PROMPT 1:
According to the abstract on leisure time spent sitting and mortality, how many deaths in women were identified during the follow-up?
PROMPT 2:
List every author named for the article on leisure time spent sitting and mortality.
--- TEXT SHOWN Enclosed Below ---
Leisure Time Spent Sitting in Relation to Total Mortality in a Prospective Cohort of US Adults

Alpa V. Patel; Leslie Bernstein; Anusila Deka; Heather Spencer Feigelson; Peter T. Campbell; Susan M. Gapstur; Graham A. Colditz; Michael J. Thun


American Journal of Epidemiology. 2010;172(4):419-429. 

In This Article

Abstract and Introduction


The obesity epidemic is attributed in part to reduced physical activity. Evidence supports that reducing time spent sitting, regardless of activity, may improve the metabolic consequences of obesity. Analyses were conducted in a large prospective study of US adults enrolled by the American Cancer Society to examine leisure time spent sitting and physical activity in relation to mortality. Time spent sitting and physical activity were queried by questionnaire on 53,440 men and 69,776 women who were disease free at enrollment. The authors identified 11,307 deaths in men and 7,923 deaths in women during the 14-year follow-up. After adjustment for smoking, body mass index, and other factors, time spent sitting (≥6 vs. <3 hours/day) was associated with mortality in both women (relative risk = 1.34, 95% confidence interval (CI): 1.25, 1.44) and men (relative risk = 1.17, 95% CI: 1.11, 1.24). Relative risks for sitting (≥6 hours/day) and physical activity (<24.5 metabolic equivalent (MET)-hours/week) combined were 1.94 (95% CI: 1.70, 2.20) for women and 1.48 (95% CI: 1.33, 1.65) for men, compared with those with the least time sitting and most activity. Associations were strongest for cardiovascular disease mortality. The time spent sitting was independently associated with total mortality, regardless of physical activity level. Public health messages should include both being physically active and reducing time spent sitting.
--- End of Enclosed TEXT SHOWN ---
--- RECORDS Enclosed Below ---
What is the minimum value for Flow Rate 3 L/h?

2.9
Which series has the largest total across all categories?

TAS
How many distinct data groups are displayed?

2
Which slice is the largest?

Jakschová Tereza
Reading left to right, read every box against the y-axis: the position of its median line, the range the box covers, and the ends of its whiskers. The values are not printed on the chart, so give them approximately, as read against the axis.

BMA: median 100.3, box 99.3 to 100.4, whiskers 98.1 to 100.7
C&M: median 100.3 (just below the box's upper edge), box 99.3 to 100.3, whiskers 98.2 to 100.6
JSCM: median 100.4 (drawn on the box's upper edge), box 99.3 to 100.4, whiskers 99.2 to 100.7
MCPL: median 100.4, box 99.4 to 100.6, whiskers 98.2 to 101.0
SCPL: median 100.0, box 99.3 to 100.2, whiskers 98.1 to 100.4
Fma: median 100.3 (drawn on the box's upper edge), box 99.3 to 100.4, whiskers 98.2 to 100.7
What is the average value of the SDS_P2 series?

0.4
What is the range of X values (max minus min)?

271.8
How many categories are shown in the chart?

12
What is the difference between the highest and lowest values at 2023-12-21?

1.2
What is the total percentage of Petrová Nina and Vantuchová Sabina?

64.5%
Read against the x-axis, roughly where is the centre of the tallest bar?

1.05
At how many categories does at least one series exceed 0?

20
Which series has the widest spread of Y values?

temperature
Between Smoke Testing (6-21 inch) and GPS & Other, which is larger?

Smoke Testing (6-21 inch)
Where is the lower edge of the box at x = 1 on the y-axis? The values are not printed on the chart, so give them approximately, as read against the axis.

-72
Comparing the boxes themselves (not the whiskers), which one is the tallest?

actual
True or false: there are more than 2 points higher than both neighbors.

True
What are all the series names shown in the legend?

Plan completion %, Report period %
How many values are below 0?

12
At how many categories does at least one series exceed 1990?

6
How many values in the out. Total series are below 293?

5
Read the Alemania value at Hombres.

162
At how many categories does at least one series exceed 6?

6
--- End of Enclosed RECORDS ---
TASK SOLUTION 1:
7,923 deaths in women were identified during the 14-year follow-up.

TASK SOLUTION 2:
Alpa V. Patel, Leslie Bernstein, Anusila Deka, Heather Spencer Feigelson, Peter T. Campbell, Susan M. Gapstur, Graham A. Colditz, Michael J. Thun